The focus on that only, life felt like a new birth, it was kind of surprising because outside everything went on as it was before, but inside everything changed and was new at the same time.
In my family they didn't get it, they didn't noticed the change or a bit, when coming back from Paris and they all began with TM, but it was not about TM.
But the memory of my parents is back, that means not as I had experienced it, but more the whole feeling of it, how it was in that parent's house and as I had experienced as child.

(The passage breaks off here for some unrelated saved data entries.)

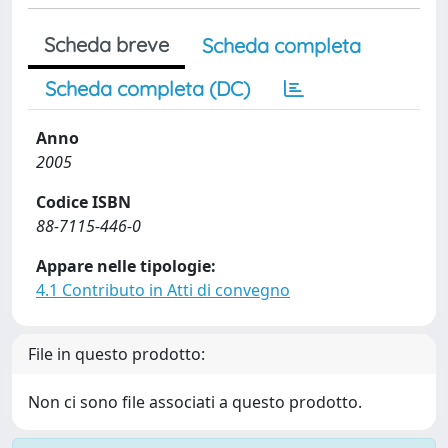
Scheda breve
Scheda completa
Scheda completa (DC)
Anno
2005
Codice ISBN
88-7115-446-0
Appare nelle tipologie:
4.1 Contributo in Atti di convegno
File in questo prodotto:
Non ci sono file associati a questo prodotto.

It began to feel different after being a teenager.
There had been self-realization in the air, I was writing a diary and I had no notion why, if with family or with writing or with whatever... It was also beautiful and motivating.
It made me go for it, even thought I couldn't find it afterwards anymore and I didn't know where to look for it. It seemed like more we tried to find it, less we could actually find it.
But it is nice to see the parents in that light and to realize that self-realization had to do with them.
It needed decision and willpower to go in that direction. After I couldn't find it anymore, I wanted to experience it no matter what. As it was not possible to talk about it, we kept silence and that helped. That silent place seems to be real knowledge.
I decided to not change anything in my life until it would be changed from inside by the self itself.
And that changed my life, even if it took some time and until now I remembered always that waiting time, but when getting aware of the father and the parent's house, I get aware of the power behind.
In going for something I had no idea when it would be there or if at all, I had to give up wanting or worrying or planning, I had to just let go and take whatever would be there later on and all that in the purpose to get out of the mind and to find an experience of stillness. And it needed patience and perseverance, but one day it was there, and no matter the obstacles coming up, I had to go on. It was about observing to find truth and that was always hidden, so it went on waiting and more obstacles. But when the self reflected in the dream as a very bright, very strong light in my inner view, it was about truth. That was it.
I couldn't tell why it was there, why it reflected as white light, but it was amazing. The vision felt like dream, but it was not really, because I was awake only the body slept. There was nothing but beauty and love.